What you will do:
**A)** In the passage below about development challenges, what was the only solution found for models that would not delete from device memory?
**B)** Pick up the passage on development challenges after its last sentence and keep writing it.

Excerpted passage:
※
Challenges we ran into

  1. Model Deletion: The library that was used for on-device inference (ExecuTorch) had several functions to manipulate and delete models from device memory. However whether it is a problem to do with how I implemented it or a bug in the library, models wouldn't delete properly and would persist in the device memory even after deletion calls. This was a big problem during development, as larger models not being properly deleted would quickly fill up device RAM and cause crashes. Unfortunately, the only solution I found was to load a model once per app session, and force restart the app to load a different model. This preventes the app crashing, but is not a great user experience.

  2. Coordinate System Mismatches: One of the biggest challenge was accurately highlighting cited text. OCR returns coordinates in the original image resolution (e.g., 1700x2200), but React Native's Image component displays downscaled versions (e.g., 850x1100). I didnt know the displayed version was downscaled, so at first the coordinates were very mismatched, and it was only after a long debugging session did the problem become clear. The solution was simple, I had to scale the coordinates for the new resolution and implement proper aspect-ratio-aware coordinate transformation to map OCR bounding boxes to screen positions.
※
Supplied records:
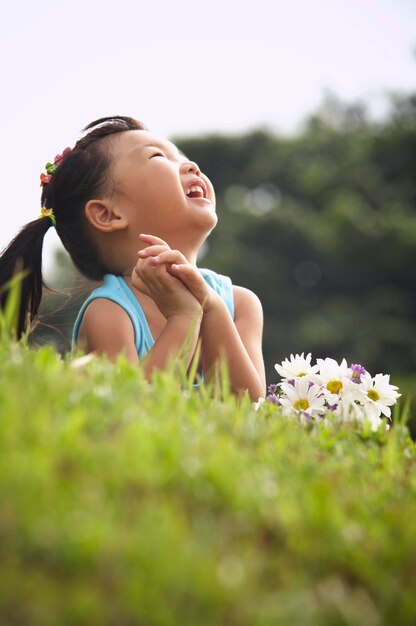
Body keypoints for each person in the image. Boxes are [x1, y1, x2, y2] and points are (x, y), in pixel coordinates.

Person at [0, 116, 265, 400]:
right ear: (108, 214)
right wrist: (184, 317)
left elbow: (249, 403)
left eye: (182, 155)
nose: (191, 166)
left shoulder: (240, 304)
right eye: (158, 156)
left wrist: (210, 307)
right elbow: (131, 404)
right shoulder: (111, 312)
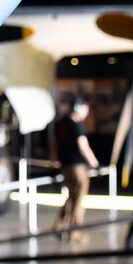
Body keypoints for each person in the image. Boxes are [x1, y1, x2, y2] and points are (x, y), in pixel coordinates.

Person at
※
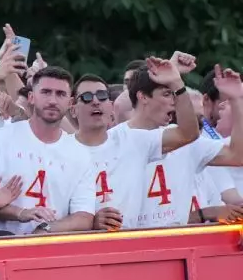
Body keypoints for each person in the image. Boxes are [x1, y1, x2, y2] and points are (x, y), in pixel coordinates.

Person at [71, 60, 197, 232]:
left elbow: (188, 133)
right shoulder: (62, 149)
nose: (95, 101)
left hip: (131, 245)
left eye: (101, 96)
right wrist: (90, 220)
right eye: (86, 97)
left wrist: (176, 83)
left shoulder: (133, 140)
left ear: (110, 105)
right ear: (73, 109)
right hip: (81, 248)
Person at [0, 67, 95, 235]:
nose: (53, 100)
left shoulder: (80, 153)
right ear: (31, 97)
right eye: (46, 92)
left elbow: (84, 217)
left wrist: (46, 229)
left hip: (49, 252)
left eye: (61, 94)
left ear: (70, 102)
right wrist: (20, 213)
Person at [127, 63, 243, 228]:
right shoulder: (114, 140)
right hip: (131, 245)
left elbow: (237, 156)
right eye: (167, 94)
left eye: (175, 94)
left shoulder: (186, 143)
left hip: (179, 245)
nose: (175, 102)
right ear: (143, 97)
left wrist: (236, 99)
※
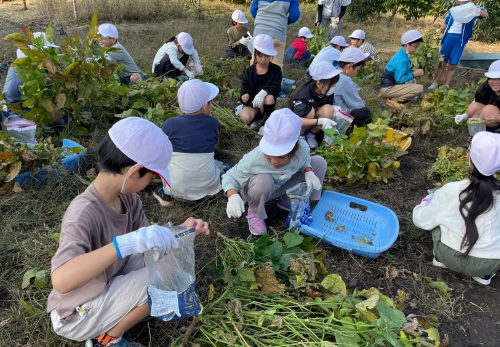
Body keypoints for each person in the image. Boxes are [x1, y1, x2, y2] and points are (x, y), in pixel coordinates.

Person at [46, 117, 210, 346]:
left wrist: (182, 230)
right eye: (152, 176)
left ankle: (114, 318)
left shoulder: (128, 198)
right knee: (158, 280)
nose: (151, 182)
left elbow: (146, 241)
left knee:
※
Outputs for the tasks:
**A)** Load a model only once per app session and force-restart the app to load a different model.

**B)**
  3. PDF Processing: Unlike images, PDFs required rendering each page offscreen, capturing it as an image, then running OCR. We built a custom component that processes PDFs page-by-page without blocking the UI.

  4. Citation Matching: AI models sometimes paraphrase or slightly modify quotes. The solution was to implement fuzzy string matching with normalization (removing punctuation, lowercase conversion) to reliably match AI quotes to OCR text.

Accomplishments that we're proud of

  • Goal of project was accomplished: to create a fully functional mobile app that can analyse legal contracts on-device while maintaining user privacy.
  • Arm Optimisation: Successfully leveraged ExecuTorch with Arm XNNPACK delegate for efficient on-device inference on mobile CPUs.
  • Hallucination-Free Citations: Solved the "black box" problem of LLMs by building a fuzzy-matching citacion mapper. This translates the LLM's text output back to the original OCR bounding boxes in the image/pdf, allowing us to accurately highlight the exact pixels of the contract that are risky. Using this, users can visually see the exact sections that have been identified as problematic, greatly enhancing the app experience.
  • Production Ready UX: Created a clear and polished interface with proper error handling, loading states, and user feedback.
  • Multi-Format Support: App can handle camera captures, gallery images, and multi-page PDFs with an unified processing pipeline.
  • Model Flexibility: System supports multiple LLM sizes so users can select based on their device capabilities.

What we learned

  • Mobile AI is viable: With proper optimization (quantization, Arm delegates), running billion-parameter models on phones can be practical for real-world applications.
  • Performance Tuning: Mobile devices have hard memory, thermal and battery limits, meaning profiling and optimisations are critical for good UX.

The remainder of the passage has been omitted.